Buy the cable that matches what you own today, not what you might own in two years.
Explore UGREEN’s cable and docking station range to find the right match for your setup.
FAQ: Thunderbolt 5 Cable vs Thunderbolt 4 vs USB-C
Do I need a Thunderbolt 5 cable for a Thunderbolt 5 dock?
Not always. A Thunderbolt 4 cable will work with a Thunderbolt 5 dock, but it will limit the connection to 40 Gbps instead of full Thunderbolt 5 speeds. You only need a Thunderbolt 5 cable if you want to unlock full 80 Gbps or 120 Gbps bandwidth, support high-speed NVMe storage, or run demanding multi-display setups.
Can a USB-C cable work with a Thunderbolt dock?
Sometimes, but not reliably. A basic USB-C charging cable may power the dock or laptop, but it often cannot carry Thunderbolt data properly. That can lead to missing displays, slow SSD speeds, or peripherals failing to connect. For a Thunderbolt dock, it is safest to use a certified Thunderbolt cable that matches the dock generation.
Is a Thunderbolt 4 cable still good enough in 2026?
Yes, for many users. A Thunderbolt 4 cable is still enough for dual 4K 60Hz displays, docking stations, charging up to around 100 W, and external NVMe SSD speeds up to about 3,000 MB/s. It remains a practical choice for most current desk setups unless you specifically need full Thunderbolt 5 performance.
How can I tell if my cable is limiting my setup?
Check the cable markings, packaging, or your system information. Certified Thunderbolt cables usually show the Intel lightning-bolt icon with a number such as 4 or 5. If your dock appears under USB instead of Thunderbolt in macOS or Windows, the cable is likely the bottleneck. Slow charging, missing monitors, or low SSD speeds are also common warning signs.
When is a Thunderbolt 5 cable actually worth buying?

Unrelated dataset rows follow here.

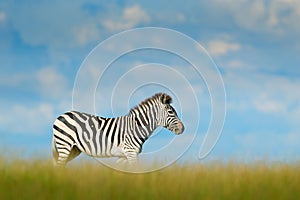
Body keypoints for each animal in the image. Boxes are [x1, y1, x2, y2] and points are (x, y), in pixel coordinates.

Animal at [52, 93, 184, 166]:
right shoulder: (131, 152)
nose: (183, 128)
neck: (136, 127)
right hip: (65, 144)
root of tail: (61, 116)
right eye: (171, 112)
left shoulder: (123, 156)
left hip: (74, 149)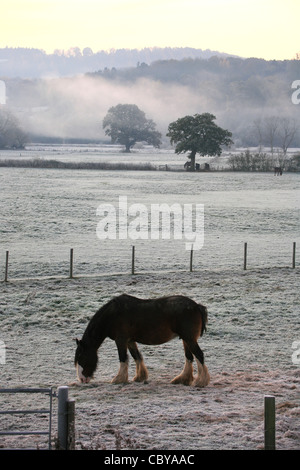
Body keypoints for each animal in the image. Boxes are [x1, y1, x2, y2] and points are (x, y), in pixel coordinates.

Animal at [74, 294, 210, 390]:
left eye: (81, 357)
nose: (81, 379)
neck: (112, 315)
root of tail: (196, 306)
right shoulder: (130, 341)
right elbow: (136, 356)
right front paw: (140, 377)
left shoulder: (121, 340)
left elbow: (123, 358)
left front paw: (119, 379)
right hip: (186, 339)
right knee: (189, 357)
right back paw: (183, 379)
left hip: (189, 339)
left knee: (199, 355)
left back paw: (200, 382)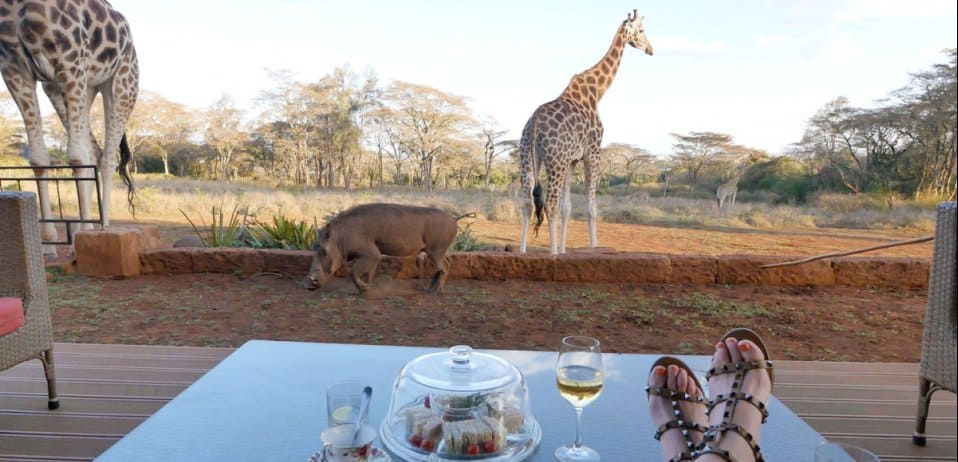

A Thunderbolt 5 cable is worth it when you already have a Thunderbolt 5 laptop and Thunderbolt 5 dock, or when your workflow depends on maximum bandwidth. That includes dual 6K or 8K displays, external NVMe SSDs above 3,000 MB/s, or high-wattage single-cable charging. For lighter setups, a Thunderbolt 4 or fast USB-C cable is often enough.